Until this week, Palantir Technologies, a Palo Alto-based data analytics company, wasn’t much of an acquirer. Despite having raised $896 million in venture capital, at a $9 billion valuation, and generating more than $500 million in revenue, Palantir has only made one acquisition in all of its ten years: VoiceGem, a young, Y-Combinator-backed messaging app, in 2013.
That’s starting to change. Tuesday the company acquired Poptip, a New York-based startup that processes data from social media. The company is small — it has just nine employees and $2.4 million in venture funding — and the deal was surprising. Poptip’s polling product has a big consumer bent, and Palantir’s offerings are clearly business-to-business.
Today another deal was announced: Palantir has acquired Propeller, a San Francisco-based mobile startup which allows users to create their own apps. One-year-old Propeller has raised $1.25 million in funding from a long list of big-name Valley investors, including Andreessen Horowirz, ffAngel, Menlo Ventures, Foundation Capital, Subtraction Capital, Great Oaks Venture Capital, Max Levchin, Ashton Kutcher, Keith Rabois, Scott Banister, Jason Portnoy, Lee Linden, Rothenberg Ventures and Alfred Mandel.

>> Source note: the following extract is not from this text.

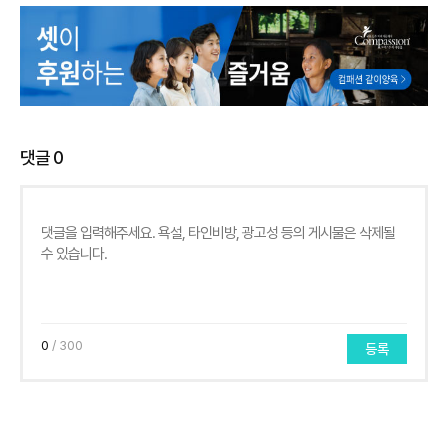
댓글
0
0
/ 300
등록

Propeller announced the sale on its website.
“Having tackled many technical challenges facing mobile app creation, we’re eager to solve important problems at Palantir on a global scale,” the site said.
This deal likely arose from the Peter Thiel connection. The PayPal co-founder and early Facebook investor also co-founded Palantir. His fund, ffAngel, the seed investing arm of Founders Fund, also backed Propeller. Further, in 2012, Propeller co-founder Clay Allsopp participated in Thiel’s fellowship program, which gives college students $100,000 grants to drop out and build startups. Earlier this month, TechCrunch noted that half of the Theil fellows planned to return to college after the program.
The two deals raise the question as to whether Palantir is embarking on an acquisition spree of consumer-facing apps. I’ve reached out to the company for more color, (update: the company declined to comment further) but until then, have some rampant speculation: The simple explanation seems to be Palantir has decided, ten years in, that it’s easier to buy talented data teams than to recruit them. The complex explanation, oversimplified: Palantir needs to enter new markets leading up to its IPO, as the slow sales cycle of its current markets — government, military and finance — isn’t appealing to Wall Street. Palantir is known for its secrecy (it even counts the CIA among its investors), but in recent months the company has tamped down IPO speculation, telling CNBC it has no plans to go public.